[start Data supplied]

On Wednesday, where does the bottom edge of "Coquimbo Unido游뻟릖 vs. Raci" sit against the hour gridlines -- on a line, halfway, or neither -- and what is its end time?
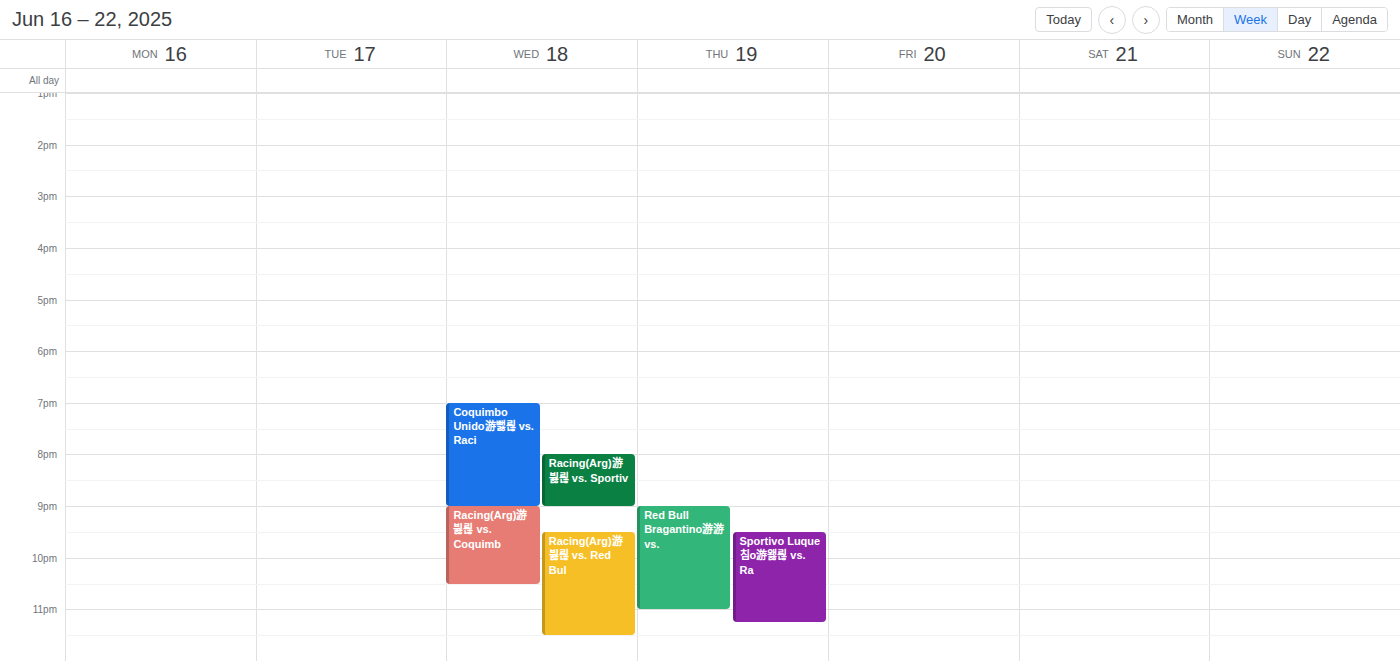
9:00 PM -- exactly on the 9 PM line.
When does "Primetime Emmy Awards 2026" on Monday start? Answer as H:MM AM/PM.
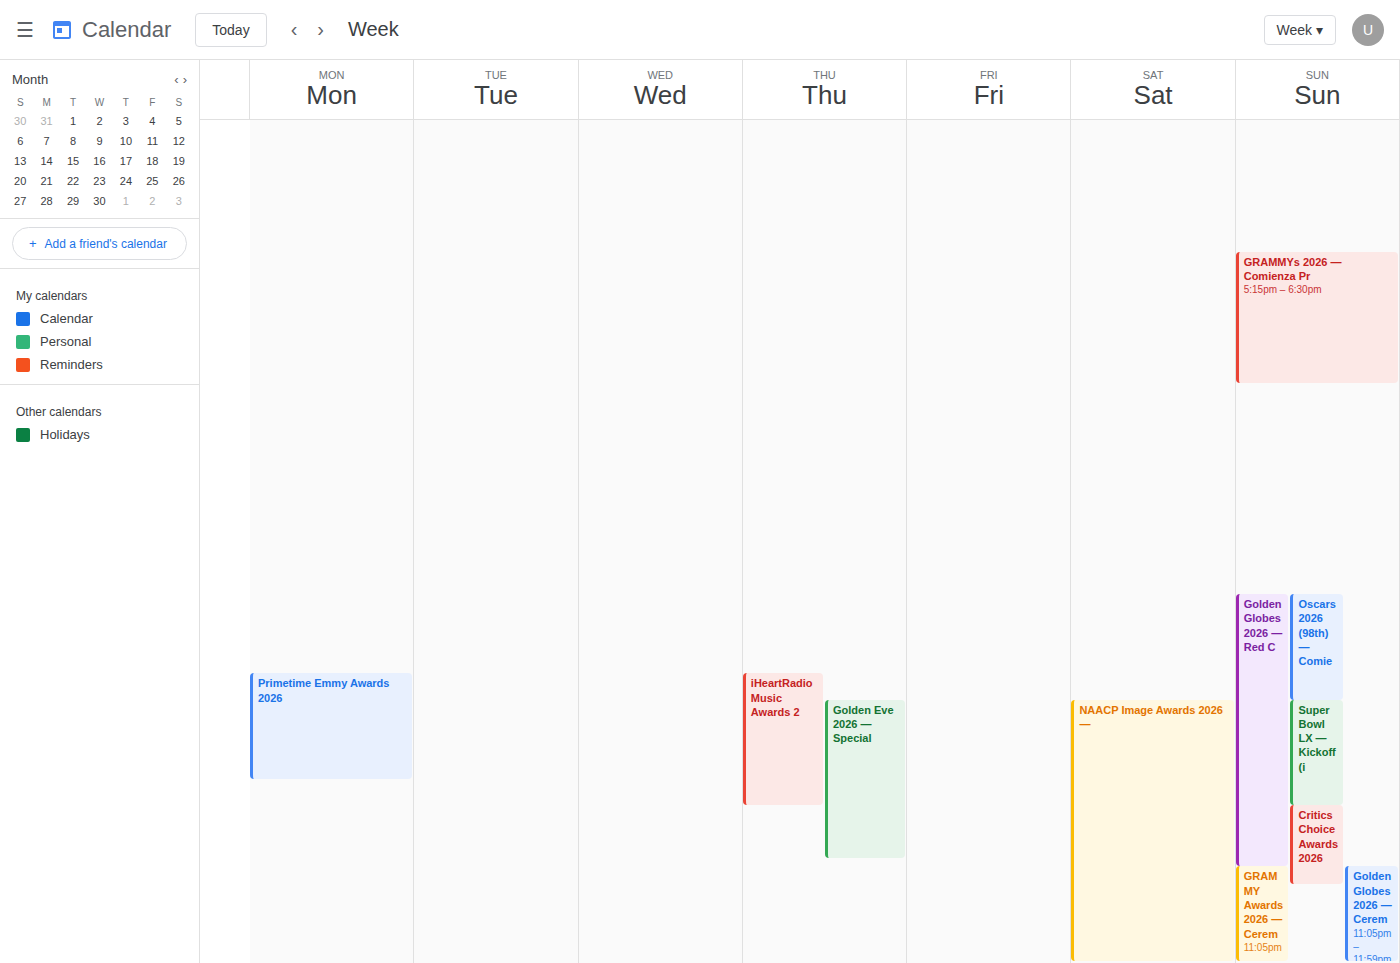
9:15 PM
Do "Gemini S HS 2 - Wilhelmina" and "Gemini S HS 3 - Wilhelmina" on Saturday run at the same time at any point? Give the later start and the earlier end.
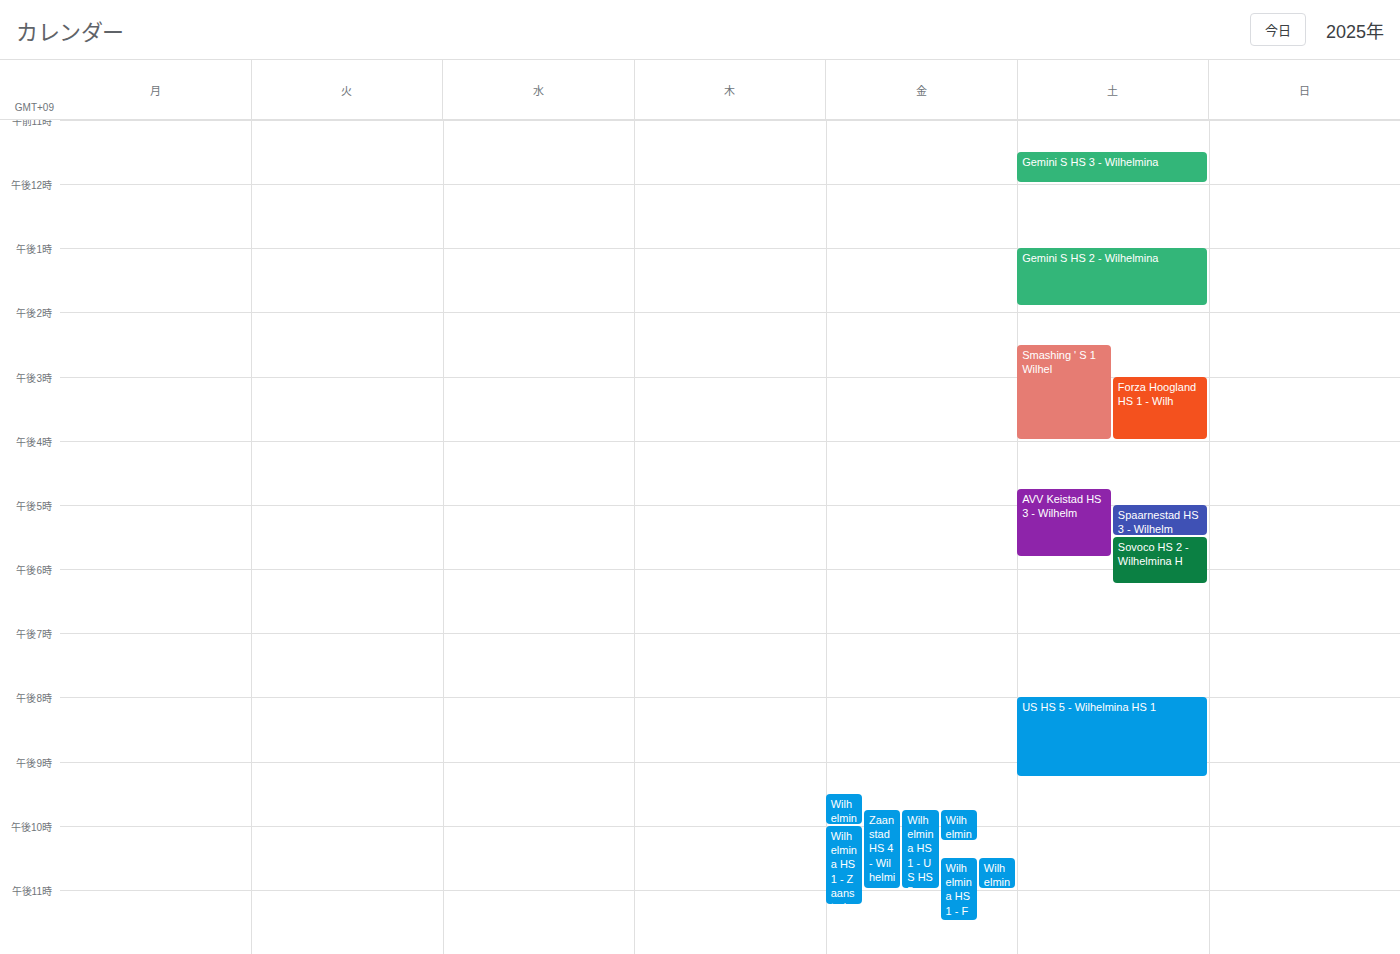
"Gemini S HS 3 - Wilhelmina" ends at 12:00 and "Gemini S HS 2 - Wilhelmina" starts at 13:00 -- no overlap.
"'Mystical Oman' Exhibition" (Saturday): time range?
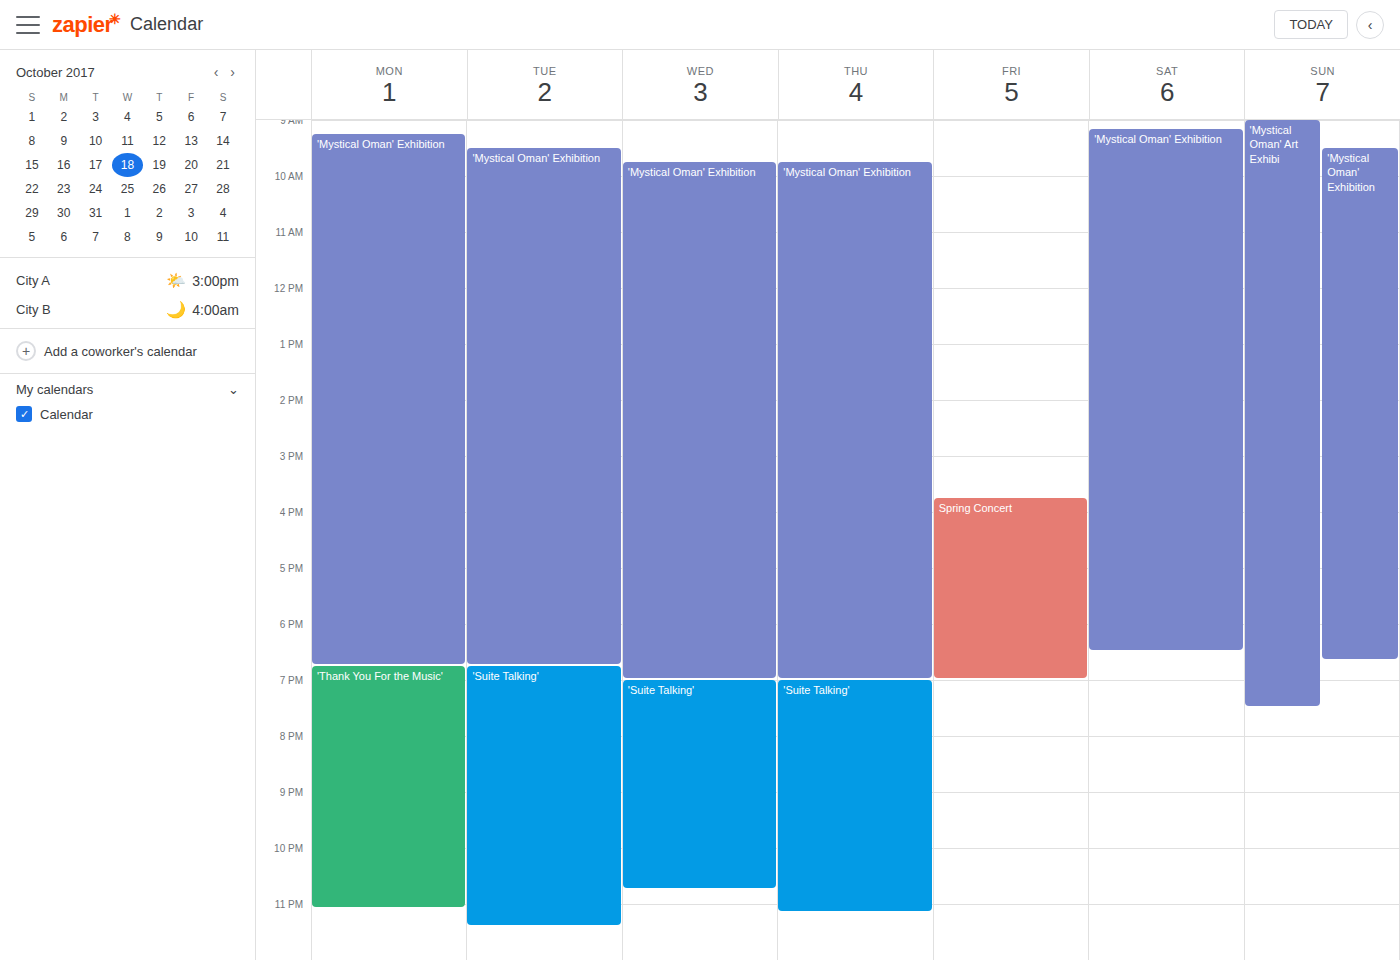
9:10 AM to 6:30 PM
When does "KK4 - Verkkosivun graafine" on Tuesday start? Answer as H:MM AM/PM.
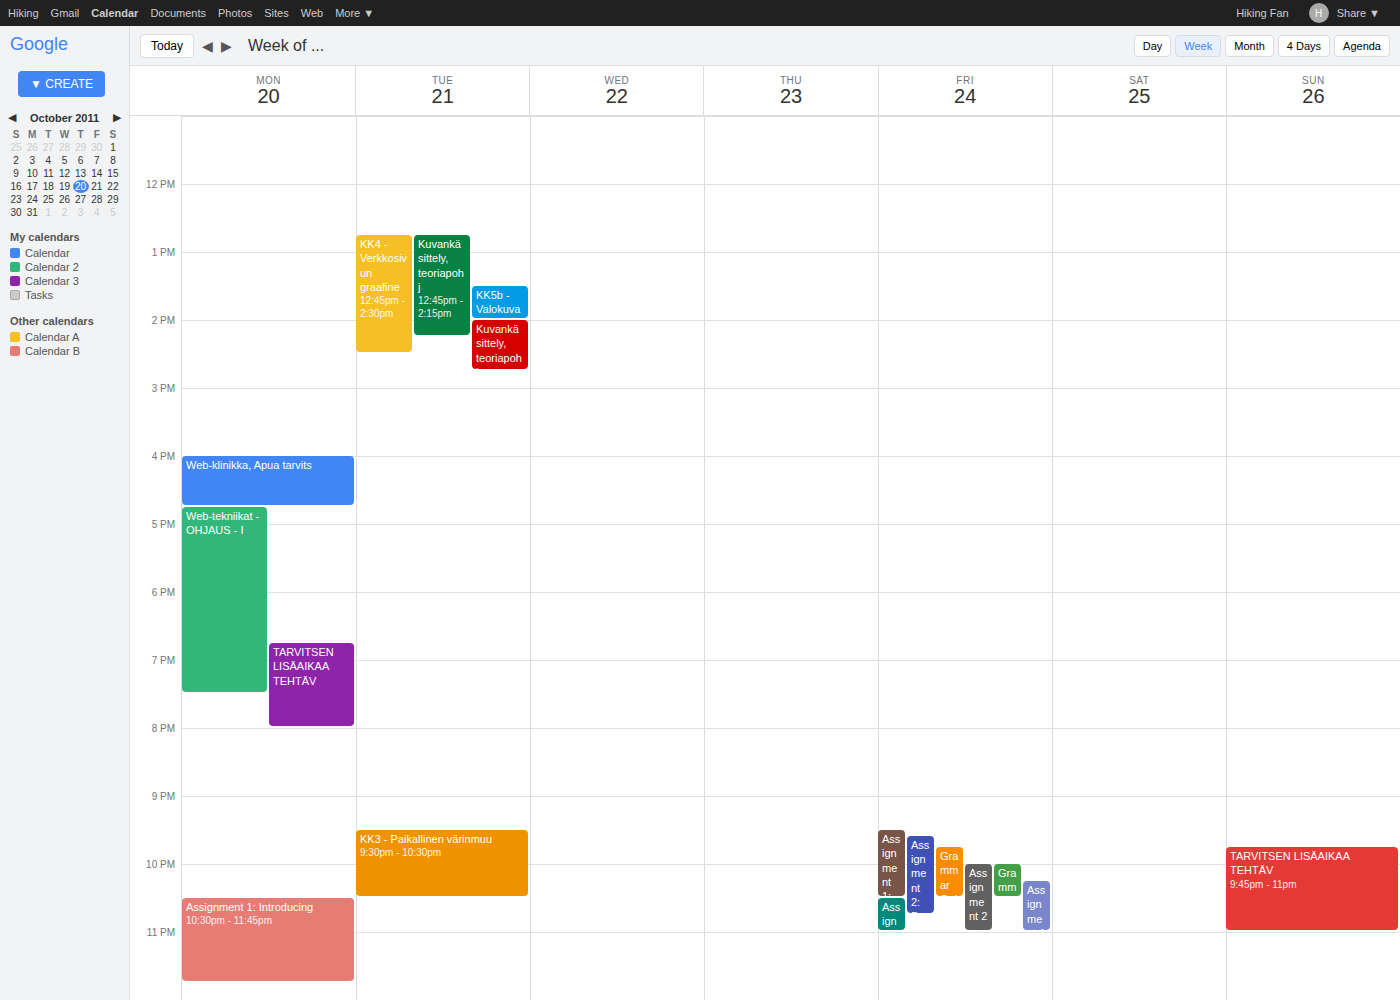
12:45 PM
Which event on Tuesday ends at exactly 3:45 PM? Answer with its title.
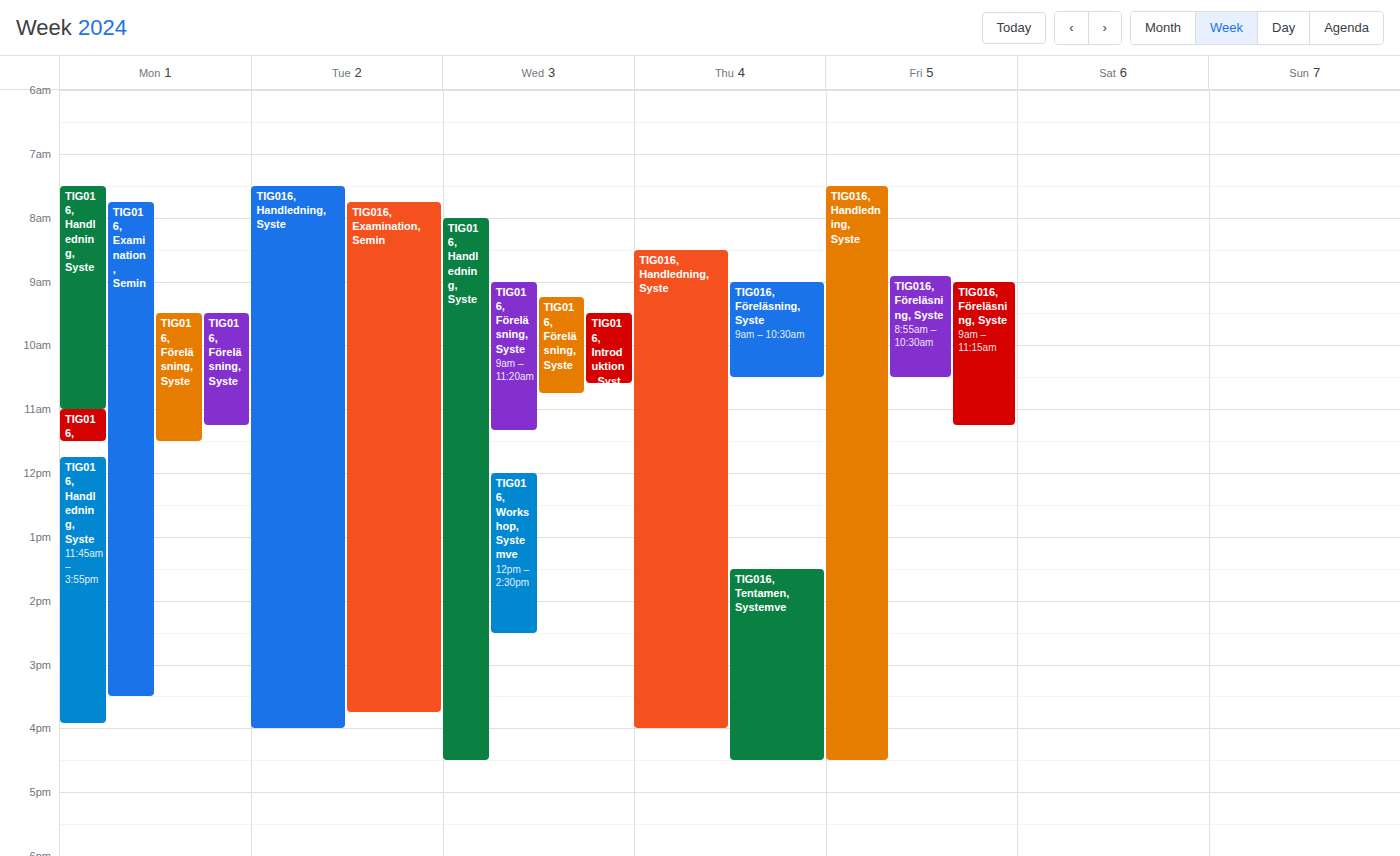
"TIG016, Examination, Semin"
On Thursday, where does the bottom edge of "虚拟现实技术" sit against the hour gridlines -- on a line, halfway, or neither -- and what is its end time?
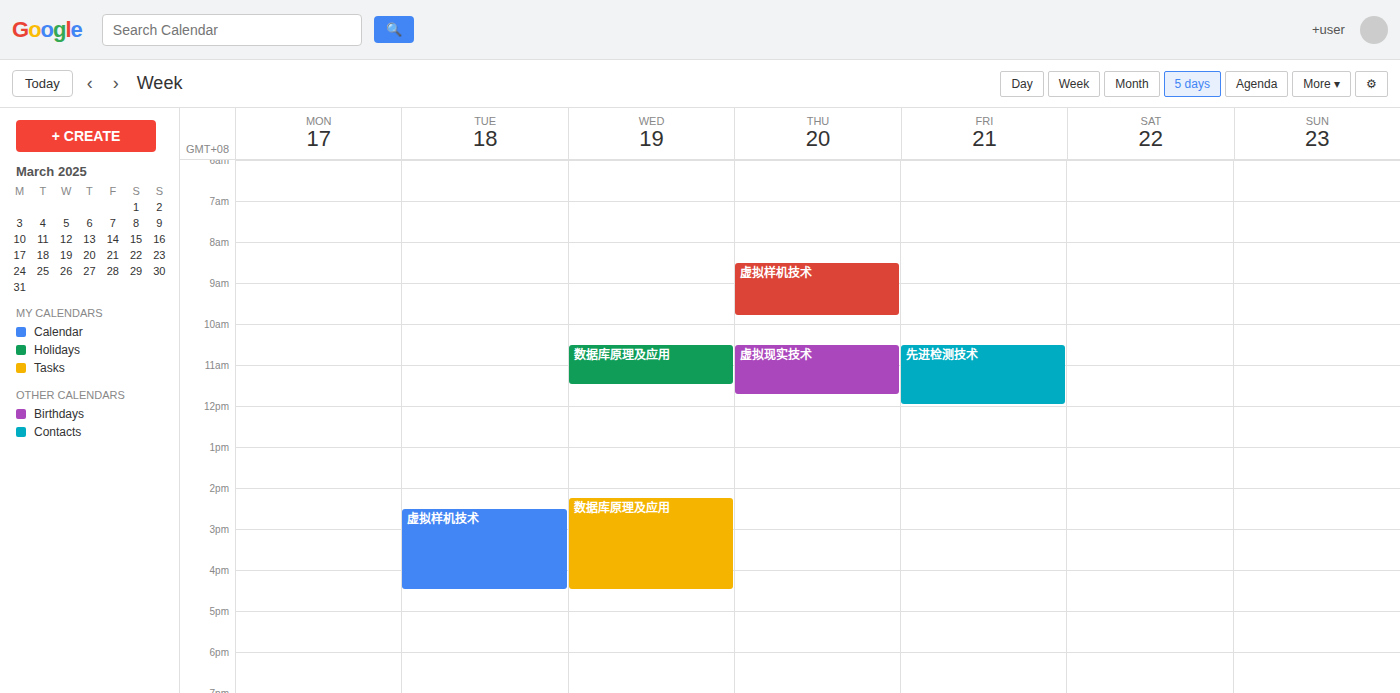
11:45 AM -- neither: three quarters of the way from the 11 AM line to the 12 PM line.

[end Data supplied]

**Objective:** Please count the lines in the items above that contain the exact string "exactly", treating uppercase and lowercase as different. Reply with the number only.

**Correct response:** 2